Repeat verbatim every line of the material, beginning at the line that holds "Guia da Regiao Oceanica" and ending at its last line.

• **DATA TO EXAMINE**
<<<<

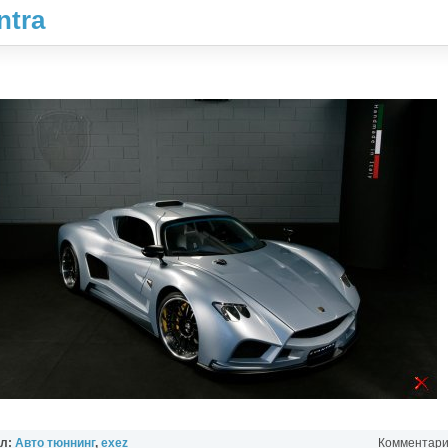
ntra
ел:
Авто тюннинг
,
exez
Комментарии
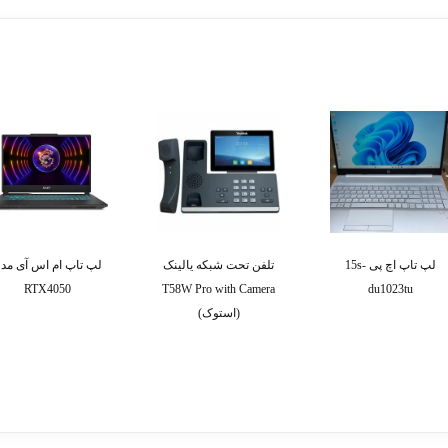
لپ تاپ اچ پی 15s-
تلفن تحت شبکه یالینک
لپ تاپ ام اس آی مد
RTX4050
T58W Pro with Camera
du1023tu
(استوک)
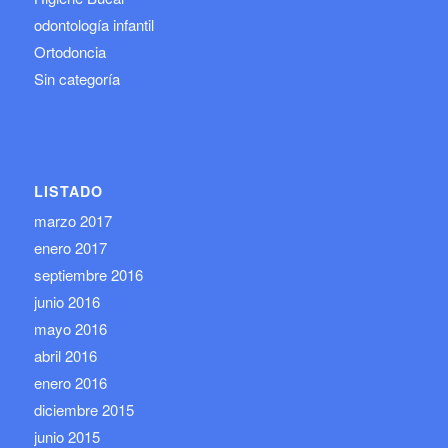
odontología infantil
Ortodoncia
Sin categoría
LISTADO
marzo 2017
enero 2017
septiembre 2016
junio 2016
mayo 2016
abril 2016
enero 2016
diciembre 2015
junio 2015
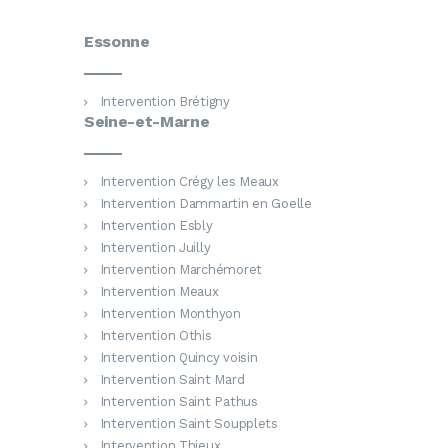
Essonne
Intervention Brétigny
Seine-et-Marne
Intervention Crégy les Meaux
Intervention Dammartin en Goelle
Intervention Esbly
Intervention Juilly
Intervention Marchémoret
Intervention Meaux
Intervention Monthyon
Intervention Othis
Intervention Quincy voisin
Intervention Saint Mard
Intervention Saint Pathus
Intervention Saint Soupplets
Intervention Thieux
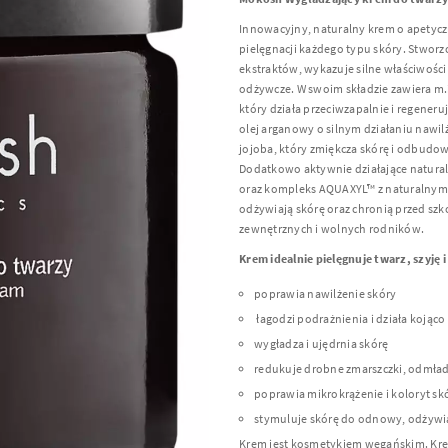
Innowacyjny, naturalny krem o apetycz
pielęgnacji każdego typu skóry. Stworzo
ekstraktów, wykazuje silne właściwości 
odżywcze. W swoim składzie zawiera m.i
który działa przeciwzapalnie i regener
olej arganowy o silnym działaniu nawil
jojoba, który zmiękcza skórę i odbudow
Dodatkowo aktywnie działające naturalne
oraz kompleks AQUAXYL™ z naturalnym k
odżywiają skórę oraz chronią przed sz
zewnętrznych i wolnych rodników.
Krem idealnie pielęgnuje twarz, szyję 
poprawia nawilżenie skóry
łagodzi podrażnienia i działa kojąco
wygładza i ujędrnia skórę
redukuje drobne zmarszczki, odmła
poprawia mikrokrążenie i koloryt sk
stymuluje skórę do odnowy, odżywia
Krem jest kosmetykiem wegańskim. Kre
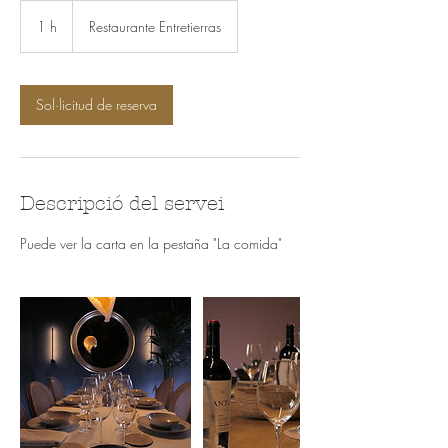
1 h
1
Restaurante Entretierras
Sol·licitud de reserva
Descripció del servei
Puede ver la carta en la pestaña "La comida"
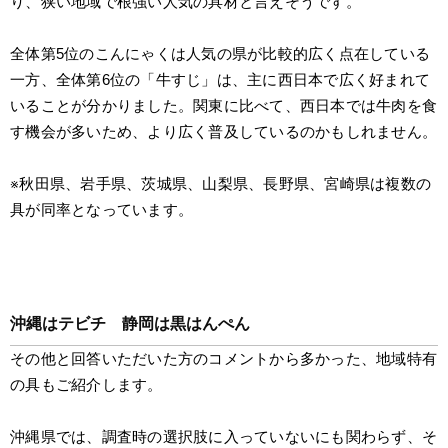
り、狭い地域で根強い人気の具材と言えそうです。
全体第5位のこんにゃくは人気の県が比較的広く点在している
一方、全体第6位の「牛すじ」は、主に西日本で広く好まれて
いることが分かりました。関東に比べて、西日本では牛肉を食
す機会が多いため、より広く普及しているのかもしれません。
※秋田県、岩手県、茨城県、山梨県、長野県、宮崎県は複数の
具が同率となっています。
沖縄はテビチ　静岡は黒はんぺん
その他と回答いただいた方のコメントから多かった、地域特有
の具もご紹介します。
沖縄県では、調査時の選択肢に入っていないにも関わらず、そ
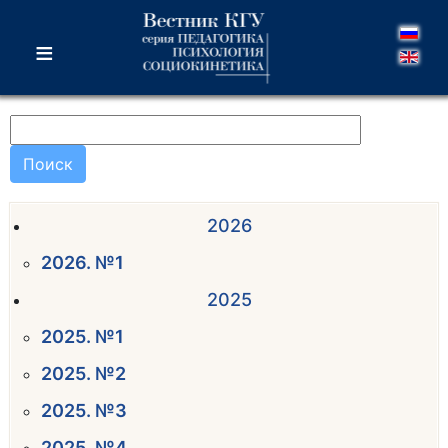
≡
Поиск
2026
2026. №1
2025
2025. №1
2025. №2
2025. №3
2025. №4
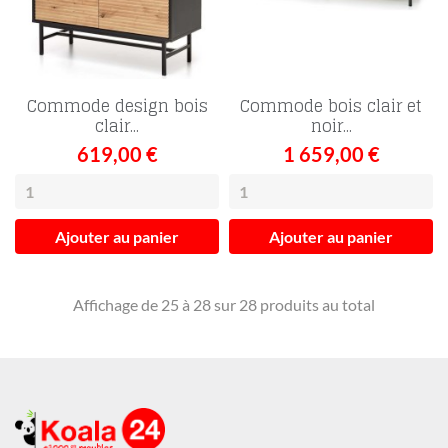
Commode design bois
Commode bois clair et
clair...
noir...
619,00 €
1 659,00 €
Ajouter au panier
Ajouter au panier
Affichage de 25 à 28 sur 28 produits au total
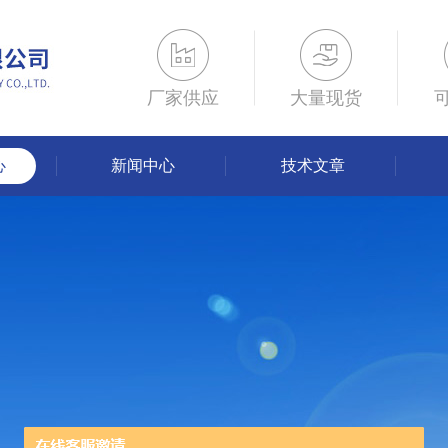
厂家供应
大量现货
心
新闻中心
技术文章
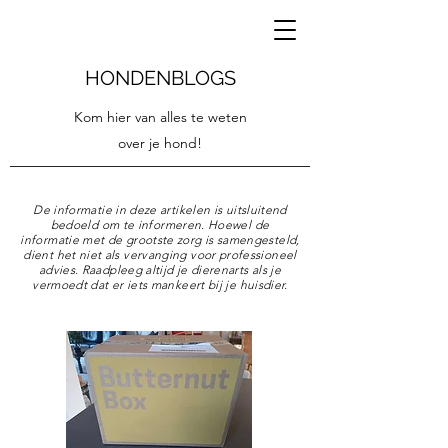
HONDENBLOGS
Kom hier van alles te weten
over je hond!
De informatie in deze artikelen is uitsluitend
bedoeld om te informeren. Hoewel de
informatie met de grootste zorg is samengesteld,
dient het niet als vervanging voor professioneel
advies. Raadpleeg altijd je dierenarts als je
vermoedt dat er iets mankeert bij je huisdier.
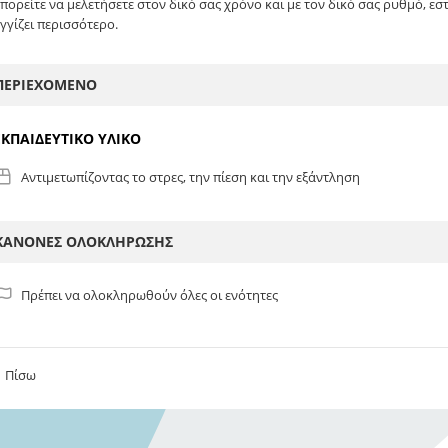
πορείτε να μελετήσετε στον δικό σας χρόνο και με τον δικό σας ρυθμό, εστ
γγίζει περισσότερο.
ΠΕΡΙΕΧΌΜΕΝΟ
ΕΚΠΑΙΔΕΥΤΙΚΟ ΥΛΙΚΟ
Αντιμετωπίζοντας το στρες, την πίεση και την εξάντληση
ΚΑΝΌΝΕΣ ΟΛΟΚΛΉΡΩΣΗΣ
Πρέπει να ολοκληρωθούν όλες οι ενότητες
Πίσω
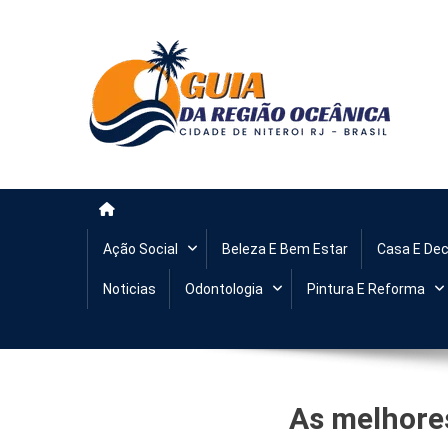
Guia da Regiao Oceanica 
Anuncie aqui e seja visto na Região Oceânica!
Ação Social
Beleza E Bem Estar
Casa E De
Noticias
Odontologia
Pintura E Reforma
As melhores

>>>>

• **WRITTEN ANSWER**
Guia da Regiao Oceanica 
Anuncie aqui e seja visto na Região Oceânica!
Ação Social
Beleza E Bem Estar
Casa E De
Noticias
Odontologia
Pintura E Reforma
As melhores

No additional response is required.